---- 抜粋
出発日、日本では雨が降っていた。ふいにベトナムの天気が気になったので、ネットで週間予報を観てみると、一番楽しみにしているフエやホイアンを訪問する日に雨が降るという予報が出ている。

「原付〜」では、初日からベトナムの激しいスコールに見舞われていた。降ったと思えばすぐに止み、止んだと思えばまたすぐに激しい雨が降り出すという有様だった。これをやられたらたまらない。

5月というと、ベトナムでは、北部と南部でちょうど雨季が始まる頃。また、中部では一番暑い時期らしいので、スコールと暑さはある程度覚悟していかねばならない。雨が降ってしまうと、行程の一部に変更が加わるらしいが天気が相手では仕方ない。

ベトナムではカッパが普通らしく、傘を差していると浮くみたいだ。どこぞの情報では、雨が降り出すとどこからともなくわらわらとカッパ売りが現れるらしい。1着300円くらいらしいので、買ってもいいかなと思っている。ともかく、日本からは傘やカッパは持っていかないことにする。

といっても、現に日本では雨が降っているので、傘を差して駅まで行かねばならないが、この傘を飛行機に持ち込むわけにもいかない。ということで、どこかで「置き忘れる」必要がある…。

また、ハノイは昨日37℃まで上がったそうで、想像以上の暑さであることを思い知らされた。相当の覚悟が必要だ。
--------
---- 所与のデータ
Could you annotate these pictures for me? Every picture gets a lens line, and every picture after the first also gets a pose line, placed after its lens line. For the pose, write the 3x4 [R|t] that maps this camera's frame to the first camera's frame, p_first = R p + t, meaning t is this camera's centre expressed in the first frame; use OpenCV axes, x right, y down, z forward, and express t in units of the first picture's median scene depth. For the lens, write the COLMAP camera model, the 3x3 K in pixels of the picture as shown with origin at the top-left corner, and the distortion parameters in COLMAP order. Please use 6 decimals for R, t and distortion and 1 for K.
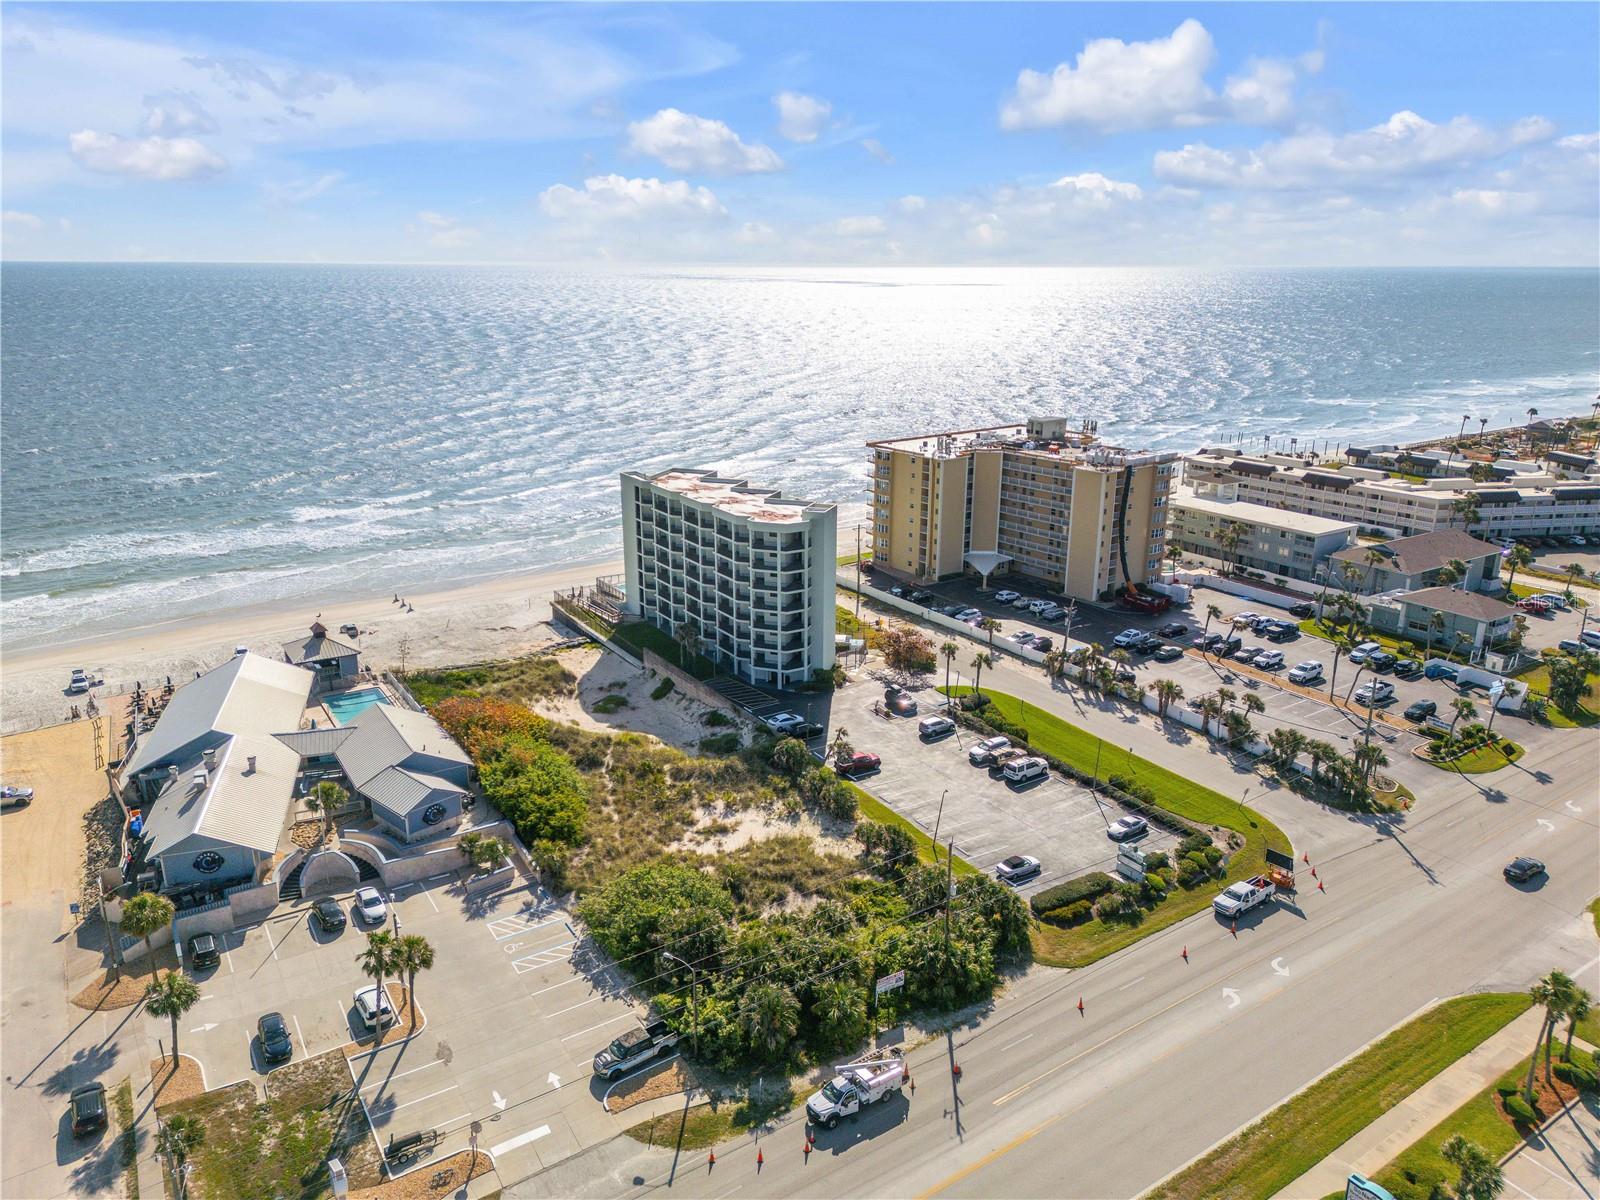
lens RADIAL K [[1127.9, 0, 804.5], [0, 1127.9, 607.9], [0, 0, 1]] dist [0.084966, -0.087129]
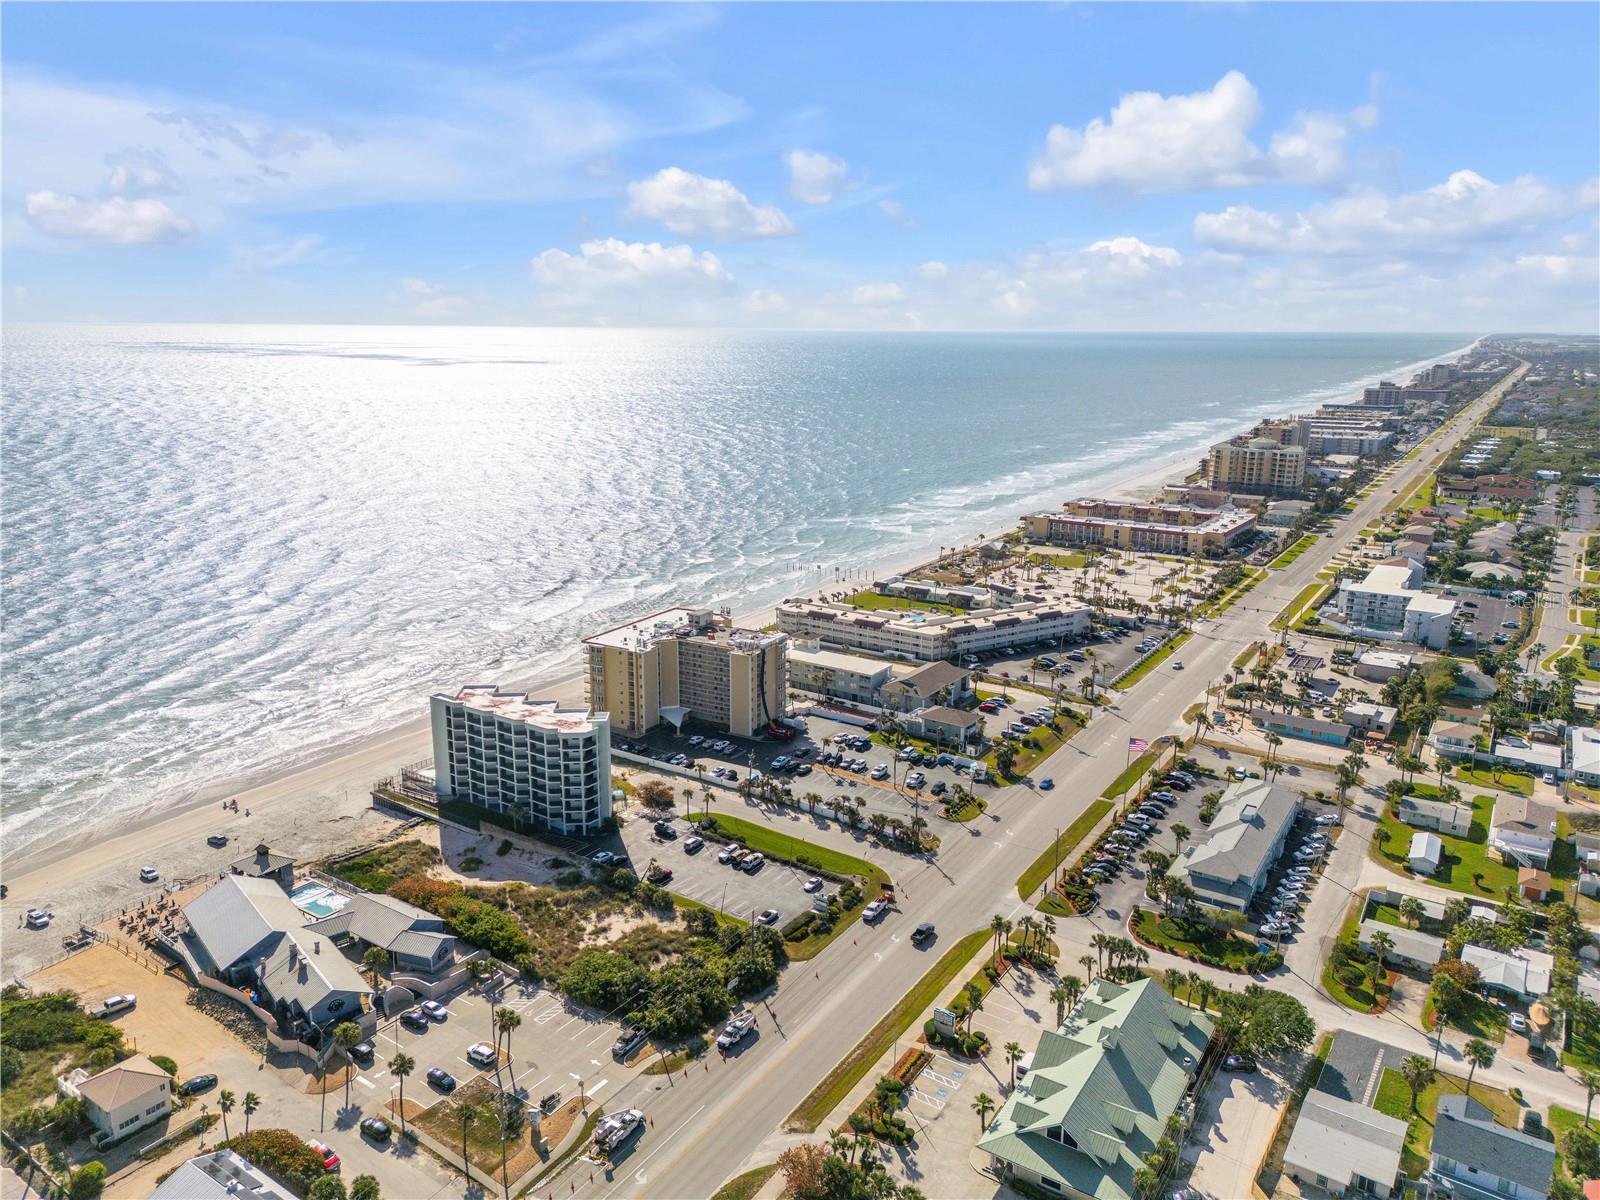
lens RADIAL K [[1127.9, 0, 810.0], [0, 1127.9, 596.5], [0, 0, 1]] dist [0.084966, -0.087129]
pose [[0.920660, -0.087652, 0.380397, -0.342712], [0.109607, 0.993308, -0.036397, -0.185861], [-0.374661, 0.075203, 0.924107, -0.674811]]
--------
対応事項: 抜粋の「ベトナムではカッパが普通らし」から「で、どこかで「置き忘れる」必要がある…。」までをすべて、「飛行機」を「機内」に差し替えて書き直してもらえますか？

練習問題の解答:
ベトナムではカッパが普通らしく、傘を差していると浮くみたいだ。どこぞの情報では、雨が降り出すとどこからともなくわらわらとカッパ売りが現れるらしい。1着300円くらいらしいので、買ってもいいかなと思っている。ともかく、日本からは傘やカッパは持っていかないことにする。

といっても、現に日本では雨が降っているので、傘を差して駅まで行かねばならないが、この傘を機内に持ち込むわけにもいかない。ということで、どこかで「置き忘れる」必要がある…。